Les prévisions de bénéfices de Ferrari pour 2026 en bref:
-
Ferrari relève ses prévisions de bénéfices pour 2026.
-
La F80 et la Purosangue HS augmentent les marges.
-
Le carnet de commandes de la Ferrari Luce électrique est déjà complet pour 2027.
-
Moins de livraisons, mais davantage de revenus par voiture.
Ferrari continue de prouver qu’elle évolue dans un univers économique qui lui est propre. Alors que de nombreux constructeurs sont confrontés à une baisse de leurs marges, à une pression sur les prix et aux incertitudes entourant l’électrification, la marque de Maranello revoit ses prévisions de bénéfices à la hausse. Cette progression ne s’explique pas par une augmentation des volumes, mais par des modèles plus coûteux, des listes d’attente plus longues et des clients qui dépensent des sommes considérables en personnalisation.

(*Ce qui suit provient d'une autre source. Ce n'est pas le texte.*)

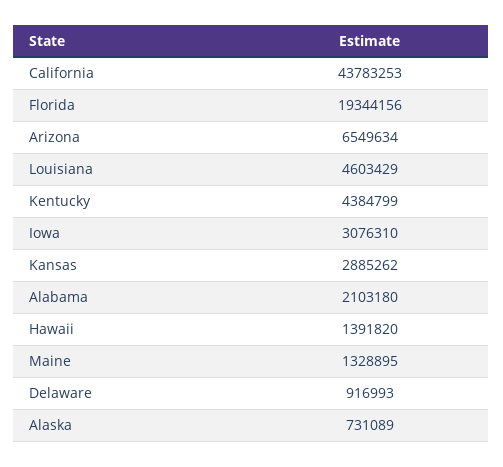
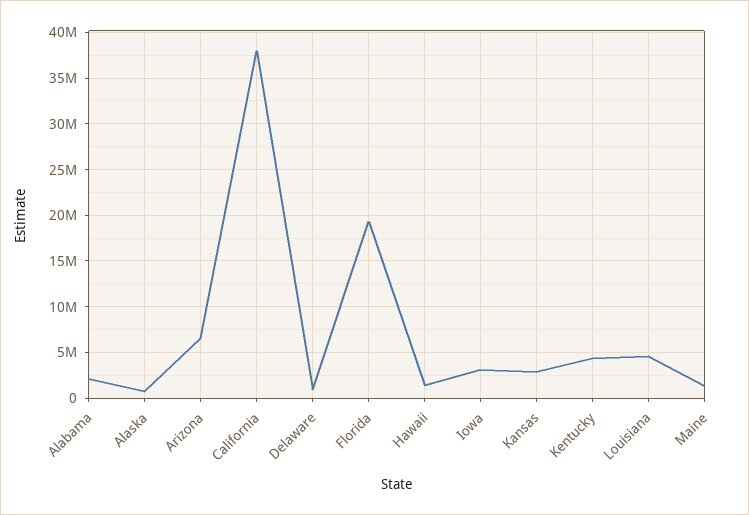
California: 43783253 -> 38000000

1. Ferrari relève ses prévisions
Ferrari a enregistré au deuxième trimestre 2026 des résultats supérieurs aux attentes. Son chiffre d’affaires net a progressé de 8% par rapport à la même période de l’année précédente, tandis que son bénéfice net a atteint 463 millions d’euros. Selon Ferrari, le chiffre d’affaires trimestriel s’est élevé à 1,94 milliard d’euros, notamment grâce à une gamme de modèles plus favorable et à une demande accrue pour les options de personnalisation.
2. La F80 et la Purosangue HS sont très rentables
La croissance des bénéfices provient principalement du haut de gamme. La F80, une hypercar hybride de 1.200 ch, coûte environ 3,6 millions d’euros et sera produite en série limitée à 799 exemplaires. La version Handling Speciale de la Purosangue contribue également à accroître les marges, grâce aux possibilités de personnalisation supplémentaires proposées sur cette variante HS plus onéreuse.
3. La Luce est provisoirement épuisée
Fait notable, la Ferrari Luce électrique a elle aussi trouvé son public. Le modèle a suscité de nombreuses critiques, tant pour sa motorisation électrique que pour son design, mais son carnet de commandes serait malgré tout complet jusqu’à la fin de 2027. Ferrari ne précise pas combien d’exemplaires ont été vendus, même si la marque viserait une production annuelle légèrement inférieure à 500 unités.
4. L’exclusivité reste au cœur du modèle économique
Le fil conducteur reste inchangé : Ferrari limite volontairement sa production, maintient une forte demande et génère des revenus toujours plus importants grâce à des versions très coûteuses et à la personnalisation. Cette stratégie lui offre les moyens financiers d’investir parallèlement dans de nouvelles technologies, comme la Luce entièrement électrique. Pour Ferrari, cette électrification controversée ne semble donc pas, à ce stade, remettre en cause son modèle économique traditionnel.